Seminar: 'Foreign Aid Shocks: Evidence from a Natural Experiment in a Developing Economy'
Tuesday April 8th, Sultan Mehmood (CPB) will present 'Foreign Aid Shocks: Evidence from a Natural Experiment in a Developing Economy'.
Time: 13.00-14.00 hours
Location: CPB-office, Van Stolkweg 14, The Hague
Presentation: Sultan Mehmood (CPB)
Discussant: Henri de Groot (VU)
Registration: Please register by sending an email to email@example.com.
The paper exploits the sudden injections and reversals of United States foreign aid to Pakistan to identify the effects of foreign aid on the economic performance in a developing country. The variation in the amount of US aid coming to Pakistan was unanticipated and influenced by Pakistan’s nuclear ambitions (negative shock), the Soviet invasion of Afghanistan (positive shock) and the September 11 attacks (positive shock), all of which are incorporated in the sample period which ranges from 1973 to 2011. This in turn provides a rich source of exogenous variations to identify the effect of foreign development assistance on conflict and GDP per capita in an institutional setting of a developing country.

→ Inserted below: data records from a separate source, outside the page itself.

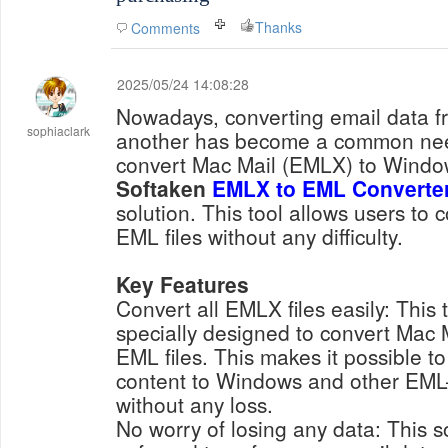
Thanks
Comments
2025/05/24 14:08:28
Nowadays, converting email data f
sophiaclark
another has become a common need
convert Mac Mail (EMLX) to Windo
Softaken
EMLX to EML Converte
solution. This tool allows users to 
EML files without any difficulty.
Key Features
Convert all EMLX files easily: This 
specially designed to convert Mac M
EML files. This makes it possible to
content to Windows and other EML-
without any loss.
No worry of losing any data: This s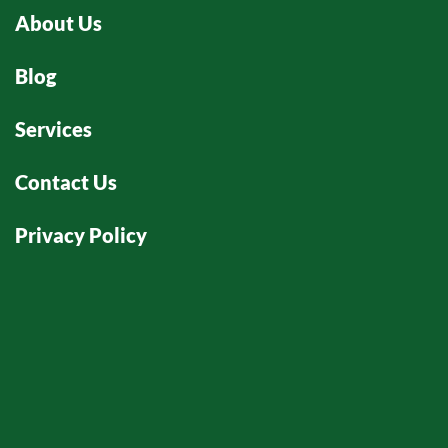
ity
About Us
p
m
Blog
an
ea
Services
m
n
ma
Contact Us
we
wo
Privacy Policy
th
co
th
p
at
ab
s
r. 
O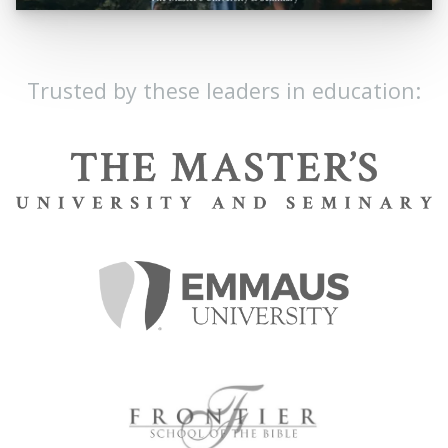
Trusted by these leaders in education: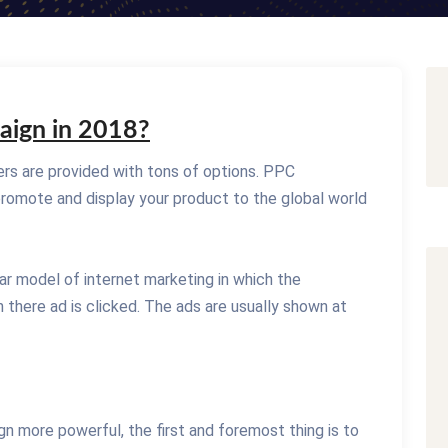
aign in 2018?
rs are provided with tons of options. PPC
romote and display your product to the global world
lar model of internet marketing in which the
 there ad is clicked. The ads are usually shown at
 more powerful, the first and foremost thing is to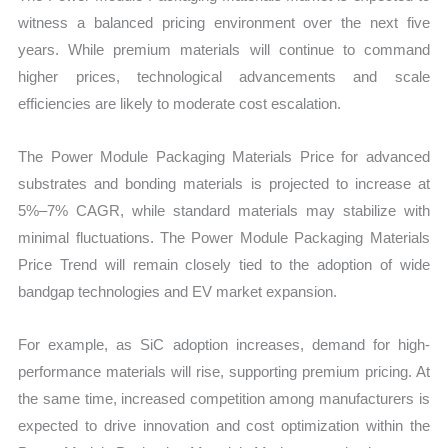
witness a balanced pricing environment over the next five
years. While premium materials will continue to command
higher prices, technological advancements and scale
efficiencies are likely to moderate cost escalation.
The Power Module Packaging Materials Price for advanced
substrates and bonding materials is projected to increase at
5%–7% CAGR, while standard materials may stabilize with
minimal fluctuations. The Power Module Packaging Materials
Price Trend will remain closely tied to the adoption of wide
bandgap technologies and EV market expansion.
For example, as SiC adoption increases, demand for high-
performance materials will rise, supporting premium pricing. At
the same time, increased competition among manufacturers is
expected to drive innovation and cost optimization within the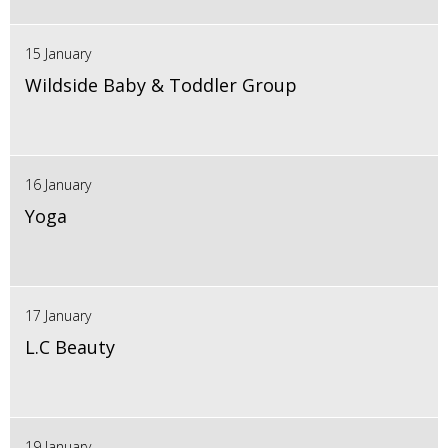
15 January
Wildside Baby & Toddler Group
16 January
Yoga
17 January
L.C Beauty
19 January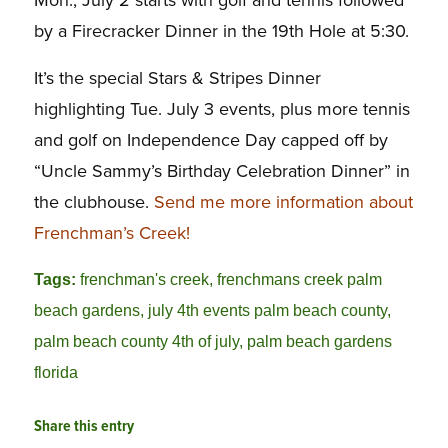
Mon., July 2 starts with golf and tennis followed
by a Firecracker Dinner in the 19th Hole at 5:30.
It’s the special Stars & Stripes Dinner
highlighting Tue. July 3 events, plus more tennis
and golf on Independence Day capped off by
“Uncle Sammy’s Birthday Celebration Dinner” in
the clubhouse.
Send me more information about
Frenchman’s Creek!
Tags:
frenchman's creek
,
frenchmans creek palm
beach gardens
,
july 4th events palm beach county
,
palm beach county 4th of july
,
palm beach gardens
florida
Share this entry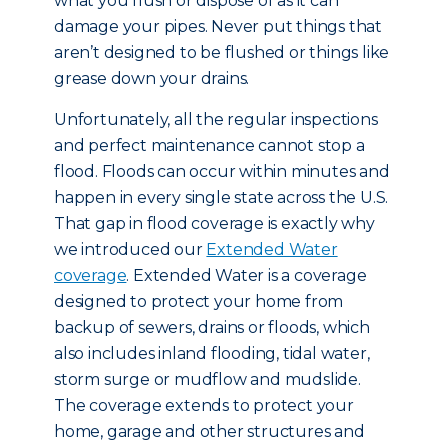
what you flush or dispose of as it can
damage your pipes. Never put things that
aren’t designed to be flushed or things like
grease down your drains.
Unfortunately, all the regular inspections
and perfect maintenance cannot stop a
flood. Floods can occur within minutes and
happen in every single state across the U.S.
That gap in flood coverage is exactly why
we introduced our
Extended Water
coverage
. Extended Water is a coverage
designed to protect your home from
backup of sewers, drains or floods, which
also includes inland flooding, tidal water,
storm surge or mudflow and mudslide.
The coverage extends to protect your
home, garage and other structures and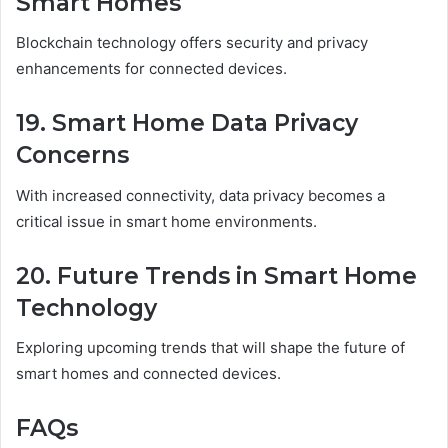
Smart Homes
Blockchain technology offers security and privacy
enhancements for connected devices.
19. Smart Home Data Privacy
Concerns
With increased connectivity, data privacy becomes a
critical issue in smart home environments.
20. Future Trends in Smart Home
Technology
Exploring upcoming trends that will shape the future of
smart homes and connected devices.
FAQs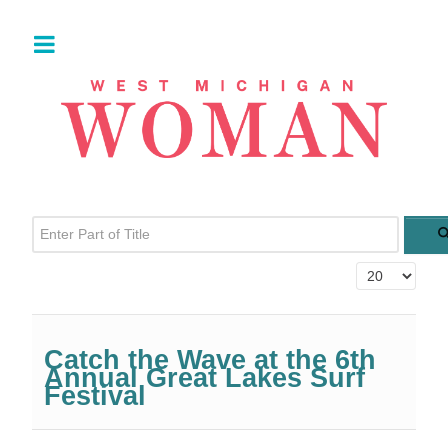
Enter Part of Title
Display #
Catch the Wave at the 6th
Annual Great Lakes Surf
Festival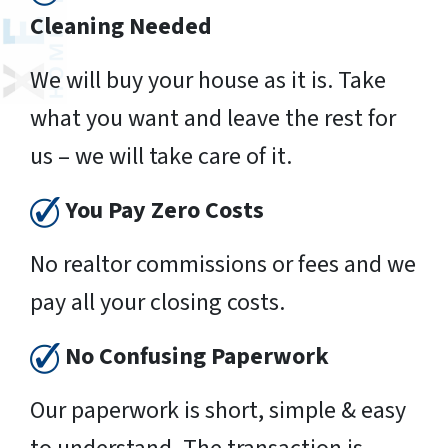
Cleaning Needed
We will buy your house as it is. Take
what you want and leave the rest for
us – we will take care of it.
You Pay Zero Costs
No realtor commissions or fees and we
pay all your closing costs.
No Confusing Paperwork
Our paperwork is short, simple & easy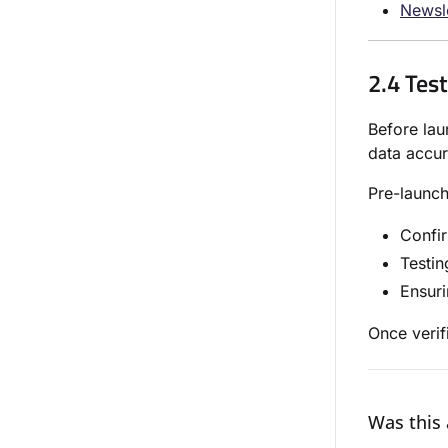
Newsl
2.4 Tes
Before lau
data accur
Pre-launch
Confir
Testin
Ensuri
Once verif
Was this 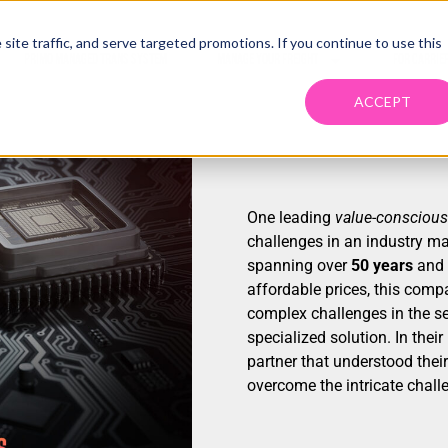
ite traffic, and serve targeted promotions. If you continue to use this
PRIMO MANAGED TRANS SYSTEM
MANAGE YOUR FREIGHT
FOR CARRIE
ACCEPT
One leading
value-conscious
challenges in an industry ma
spanning over
50 years
and a
affordable prices, this comp
complex challenges in the s
specialized solution. In their
partner that understood their
overcome the intricate chall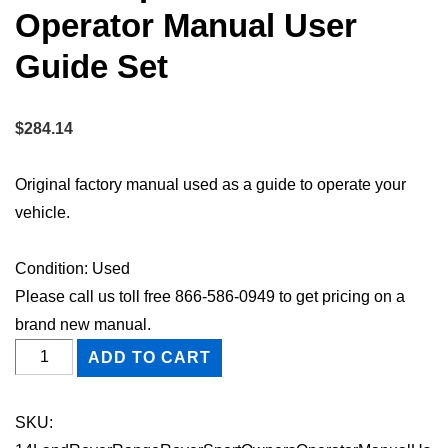
Operator Manual User
Guide Set
$
284.14
Original factory manual used as a guide to operate your
vehicle.
Condition: Used
Please call us toll free 866-586-0949 to get pricing on a
brand new manual.
2014
ADD TO CART
Land
Rover
SKU:
Range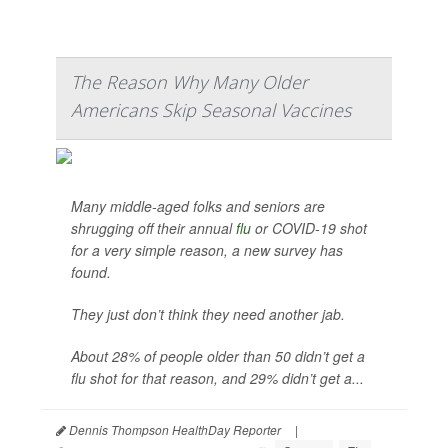
The Reason Why Many Older
Americans Skip Seasonal Vaccines
Many middle-aged folks and seniors are
shrugging off their annual
flu
or COVID-19 shot
for a very simple reason, a new survey has
found.
They just don’t think they need another jab.
About 28% of people older than 50 didn’t get a
flu shot for that reason, and 29% didn’t get a...
Dennis Thompson HealthDay Reporter
|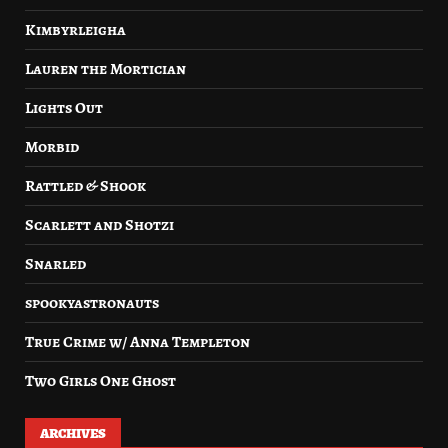
Kimbyrleigha
Lauren the Mortician
Lights Out
Morbid
Rattled & Shook
Scarlett and Shotzi
Snarled
spookyastronauts
True Crime w/ Anna Templeton
Two Girls One Ghost
ARCHIVES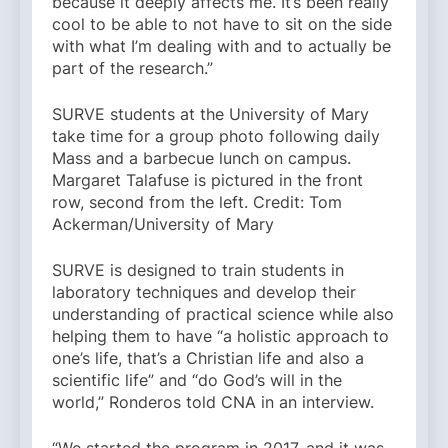
because it deeply affects me. It’s been really
cool to be able to not have to sit on the side
with what I’m dealing with and to actually be
part of the research.”
SURVE students at the University of Mary
take time for a group photo following daily
Mass and a barbecue lunch on campus.
Margaret Talafuse is pictured in the front
row, second from the left. Credit: Tom
Ackerman/University of Mary
SURVE is designed to train students in
laboratory techniques and develop their
understanding of practical science while also
helping them to have “a holistic approach to
one’s life, that’s a Christian life and also a
scientific life” and “do God’s will in the
world,” Ronderos told CNA in an interview.
“We started the program in 2017, and it was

It is estimated that a typical shock of world aid has negligible effects on conflict and GDP per capita in Pakistan. Nevertheless, development assistance shocks by United States has non-negligible effects. The estimations imply a typical non-military US aid shock of US$ 400 million reduces terrorism by about 6.88% and increases GDP per capita by 9.56% over the next 10 years.